Well guess what, no one likes getting tricked and the backlash against Saydrah was immediate. People hunted down her personal information and her employers’ contacts, and they set out to attack her personally and professionally. Now I don’t agree with what she did necessarily because the conflict of interest is a real ethical no-no, but the lesson I see is that the punishment may be even worse than what she deserved.
I can imagine that it would be kind of difficult to get future work in online marketing with that kind of following of people who hate you!
Learning from her mistakes
There are basically two important lessons here. Be honest, and avoid powerful positions that create obvious conflicts of interest.
Sometimes I write up my own political rants and submit them off to Reddit. The sites aren’t blatantly commercial, but even when someone does complain about the ads pushed off in the corner I’ll own up to the fact that my time and hosting isn’t free. Unless you’ve got those autoplaying audio/video ads, ridiculous popups, broken up content, or annoying flashing animation, people are fairly tolerant of an advertisement or two. Just be honest and up front if the topic of commercial interest comes up.
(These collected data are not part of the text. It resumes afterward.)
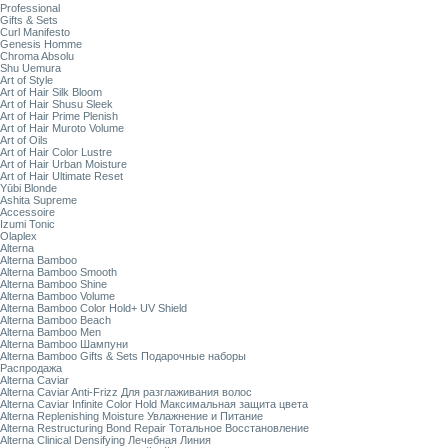
Professional
Gifts & Sets
Curl Manifesto
Genesis Homme
Chroma Absolu
Shu Uemura
Art of Style
Art of Hair Silk Bloom
Art of Hair Shusu Sleek
Art of Hair Prime Plenish
Art of Hair Muroto Volume
Art of Oils
Art of Hair Color Lustre
Art of Hair Urban Moisture
Art of Hair Ultimate Reset
Yūbi Blonde
Ashita Supreme
Accessoire
Izumi Tonic
Olaplex
Alterna
Alterna Bamboo
Alterna Bamboo Smooth
Alterna Bamboo Shine
Alterna Bamboo Volume
Alterna Bamboo Color Hold+ UV Shield
Alterna Bamboo Beach
Alterna Bamboo Men
Alterna Bamboo Шампуни
Alterna Bamboo Gifts & Sets Подарочные наборы
Распродажа
Alterna Caviar
Alterna Caviar Anti-Frizz Для разглаживания волос
Alterna Caviar Infinite Color Hold Максимальная защита цвета
Alterna Replenishing Moisture Увлажнение и Питание
Alterna Restructuring Bond Repair Тотальное Восстановление
Alterna Clinical Densifying Лечебная Линия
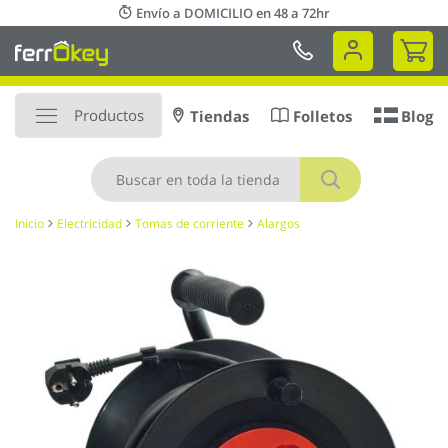
Ir
Envío a DOMICILIO en 48 a 72hr
al
Mi 
contenido
Productos
Tiendas
Folletos
Blog
Buscar
Inicio
Electricidad
Tomas de corriente
Alargos
Saltar
al
final
de
la
galería
de
imágenes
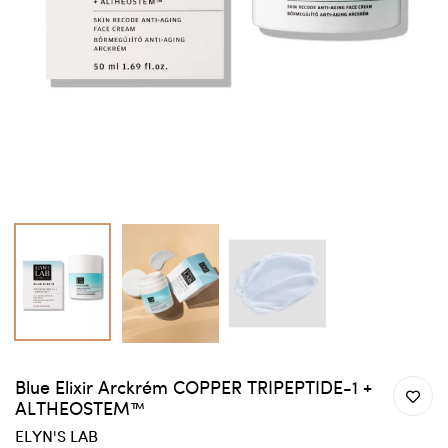
Blue Elixir Arckrém COPPER TRIPEPTIDE-1 +
ALTHEOSTEM™
ELYN'S LAB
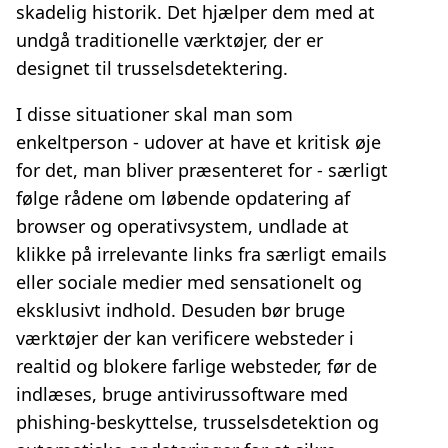
skadelig historik. Det hjælper dem med at
undgå traditionelle værktøjer, der er
designet til trusselsdetektering.
I disse situationer skal man som
enkeltperson - udover at have et kritisk øje
for det, man bliver præsenteret for - særligt
følge rådene om løbende opdatering af
browser og operativsystem, undlade at
klikke på irrelevante links fra særligt emails
eller sociale medier med sensationelt og
eksklusivt indhold. Desuden bør bruge
værktøjer der kan verificere websteder i
realtid og blokere farlige websteder, før de
indlæses, bruge antivirussoftware med
phishing-beskyttelse, trusselsdetektion og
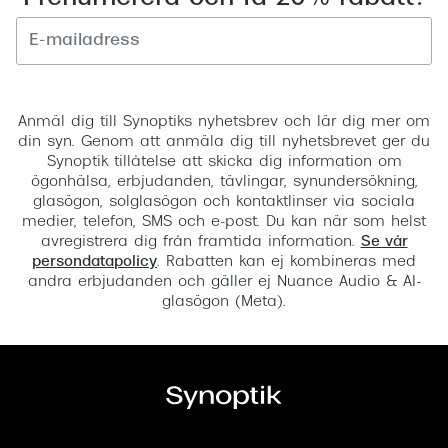
Registrera
Anmäl dig till Synoptiks nyhetsbrev och lär dig mer om
din syn. Genom att anmäla dig till nyhetsbrevet ger du
Synoptik tillåtelse att skicka dig information om
ögonhälsa, erbjudanden, tävlingar, synundersökning,
glasögon, solglasögon och kontaktlinser via sociala
medier, telefon, SMS och e-post. Du kan när som helst
avregistrera dig från framtida information.
Se vår
persondatapolicy
. Rabatten kan ej kombineras med
andra erbjudanden och gäller ej Nuance Audio & AI-
glasögon (Meta).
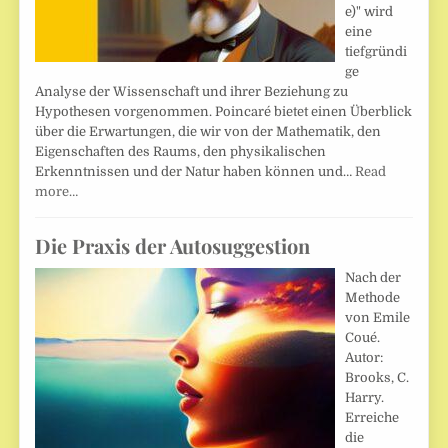
e)" wird
eine
tiefgründi
ge
Analyse der Wissenschaft und ihrer Beziehung zu
Hypothesen vorgenommen. Poincaré bietet einen Überblick
über die Erwartungen, die wir von der Mathematik, den
Eigenschaften des Raums, den physikalischen
Erkenntnissen und der Natur haben können und…
Read
more…
Die Praxis der Autosuggestion
Nach der
Methode
von Emile
Coué.
Autor:
Brooks, C.
Harry.
Erreiche
die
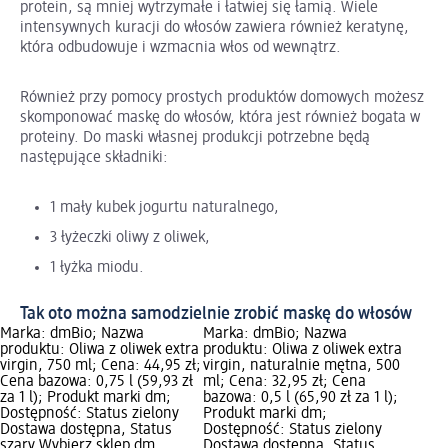
protein, są mniej wytrzymałe i łatwiej się łamią. Wiele
intensywnych kuracji do włosów zawiera również keratynę,
która odbudowuje i wzmacnia włos od wewnątrz.
Również przy pomocy prostych produktów domowych możesz
skomponować maskę do włosów, która jest również bogata w
proteiny. Do maski własnej produkcji potrzebne będą
następujące składniki:
1 mały kubek jogurtu naturalnego,
3 łyżeczki oliwy z oliwek,
1 łyżka miodu.
Tak oto można samodzielnie zrobić maskę do włosów
Marka: dmBio; Nazwa
Marka: dmBio; Nazwa
produktu: Oliwa z oliwek extra
produktu: Oliwa z oliwek extra
virgin, 750 ml; Cena: 44,95 zł;
virgin, naturalnie mętna, 500
Cena bazowa: 0,75 l (59,93 zł
ml; Cena: 32,95 zł; Cena
za 1 l); Produkt marki dm;
bazowa: 0,5 l (65,90 zł za 1 l);
Dostępność: Status zielony
Produkt marki dm;
Dostawa dostępna, Status
Dostępność: Status zielony
szary Wybierz sklep dm
Dostawa dostępna, Status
Avoiding Blatant Conflicts of Interest:
If you’re in a position where you feel like you can’t fess up to your financial interests, then you’re not in a very good position! I wouldn’t submit these political essays if someone could dig up some ties to a political party or politically active corporation, much in the same way I wouldn’t subject an affiliate product sales page to the scrutiny of a social site like Reddit or Digg. People just have a sense about phonies and hacks, and its better to not even test it in a place where you might tick off an angry mob.